The Air National Guard Air Force Reserve Command Test Center (AATC) is a unit of the Air National Guard, stationed at Tucson Air National Guard Base, Arizona. It is a tenant unit hosted by the 162d Fighter Wing, Arizona Air National Guard.

==Overview==
AATC conducts operational test (OT) on behalf of each United States Air Force Major Command and possesses 7 F-16C Fighting Falcon Block 25/32 aircraft to support the primary mission of F-16 Operational Flight Program (OFP) testing.

AATC also operates a temporary A-10A Thunderbolt II OT detachment at Davis–Monthan AFB, with the support of the 917th Wing, Barksdale AFB, Louisiana and the host 355th Wing at Davis–Monthan.

The unit also is tasked with and accomplishes testing on a wide variety of other Air Reserve Command aircraft, including F-16 Block 40/42, B-52, F-15A/B, HH-60, HC-130 and electronic combat systems for those aircraft. AATC has also conducted testing in support of Air Mobility Command on C-130, C-5, KC-10 and KC-135 aircraft.
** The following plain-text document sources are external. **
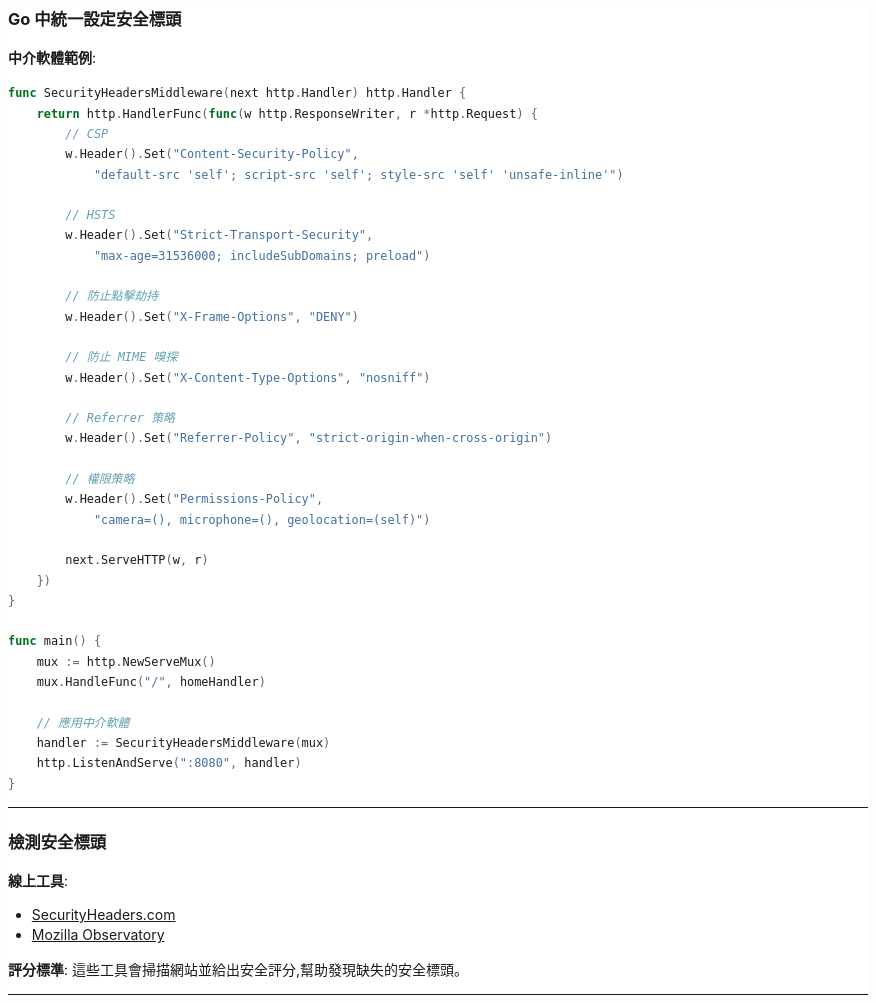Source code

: 
### Go 中統一設定安全標頭

**中介軟體範例**:
```go
func SecurityHeadersMiddleware(next http.Handler) http.Handler {
    return http.HandlerFunc(func(w http.ResponseWriter, r *http.Request) {
        // CSP
        w.Header().Set("Content-Security-Policy", 
            "default-src 'self'; script-src 'self'; style-src 'self' 'unsafe-inline'")
        
        // HSTS
        w.Header().Set("Strict-Transport-Security", 
            "max-age=31536000; includeSubDomains; preload")
        
        // 防止點擊劫持
        w.Header().Set("X-Frame-Options", "DENY")
        
        // 防止 MIME 嗅探
        w.Header().Set("X-Content-Type-Options", "nosniff")
        
        // Referrer 策略
        w.Header().Set("Referrer-Policy", "strict-origin-when-cross-origin")
        
        // 權限策略
        w.Header().Set("Permissions-Policy", 
            "camera=(), microphone=(), geolocation=(self)")
        
        next.ServeHTTP(w, r)
    })
}

func main() {
    mux := http.NewServeMux()
    mux.HandleFunc("/", homeHandler)
    
    // 應用中介軟體
    handler := SecurityHeadersMiddleware(mux)
    http.ListenAndServe(":8080", handler)
}
```

---

### 檢測安全標頭

**線上工具**:
-   [SecurityHeaders.com](https://securityheaders.com/)
-   [Mozilla Observatory](https://observatory.mozilla.org/)

**評分標準**: 這些工具會掃描網站並給出安全評分,幫助發現缺失的安全標頭。

---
AATC is uniquely postured to take advantage of modernization efforts that are funded by the National Guard and Reserve Equipment Account (NGREA) which is unprogrammed funding suited to near-term improvements. AATC efforts exploiting NGREA resources complement long-range AF programs and have enabled transformational modernization efforts such as Night Vision Devices for fighter aircraft (first fielded in the ARC), Situational Awareness Data Link (SADL), a low-cost datalink complementing AF network enabled operations, and Litening Targeting Pods, which greatly increased the number of precision strike aircraft in the AF inventory and revolutionized how the AF delivers joint fires and conducts non-traditional intelligence, surveillance, and reconnaissance.